GIVEN PASSAGE
------------------------------------------------------------------------
TD warns against moves to legalise euthanasia
Limerick West TD Dan Neville predicted yesterday that the Courts were likely soon to face a test case involving a call to adjudicate on a request by a person to take their own life.
Mr Neville, who is also president of the Irish Association of Suicidology, said judges could also expect to be asked to exempt anyone who helped to end that life from prosecution. “The increased control over biological life due to improvement in medical treatment makes this situation inevitable.”
He pointed out that international opinion on the issue of euthanasia in cases involving people with serious physical illness had become more liberal in recent years. It was inevitable that pressure would come to change existing laws under which a person found guilty of assisting a suicide could face a jail sentence of up to 14 years.
His comments come after a study due to be published next week claims the true extent of suicide is over 100 more than the official figure of 409 deaths by suicide recorded in 2006.
The Fine Gael deputy health spokesperson said the main reason to oppose euthanasia was the danger of the issue becoming a slippery slope where the boundaries of what is considered lawful killing become ever wider.
------------------------------------------------------------------------
Data entries

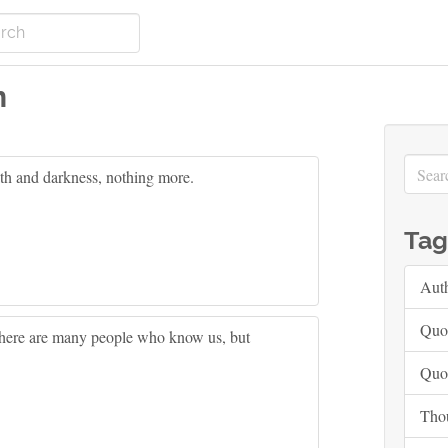
n
th and darkness, nothing more.
Tag
Aut
Quo
here are many people who know us, but
Quo
Tho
------------------------------------------------------------------------
ACTIVITIES
a) Print everything in the euthanasia article from "He pointed out" down to "to 14 years.", word for word.
b) Pick up the euthanasia article after its final sentence and continue writing it.

EXPECTED OUTPUTS
a)
He pointed out that international opinion on the issue of euthanasia in cases involving people with serious physical illness had become more liberal in recent years. It was inevitable that pressure would come to change existing laws under which a person found guilty of assisting a suicide could face a jail sentence of up to 14 years.

b)
Mr Neville claimed such a scenario had already happened in the Netherlands where euthanasia had been decriminalised and assisted suicide was lawful in certain restricted circumstances, even involving children.
He cited a recent Dutch legal case in which a physically fit 50-year-old woman with no mental or physical disorder wanted to take her own life following her divorce from an abusive husband and the death of her two children.
The doctor who assisted her to die was found guilty of unlawful assisted suicide by the Dutch Supreme Court having earlier been found not guilty of the offence by lower courts on the basis that none of the other doctors whom he had consulted, as required by law, had personally seen or examined the woman.
However, Mr Neville said the ruling set a precedent that a person does not need to be terminally ill for euthanasia to be permissible.
“There is a blurring between voluntary and involuntary euthanasia. It is possible that the elderly (especially those who are elderly and rich) become dispensable,” he warned.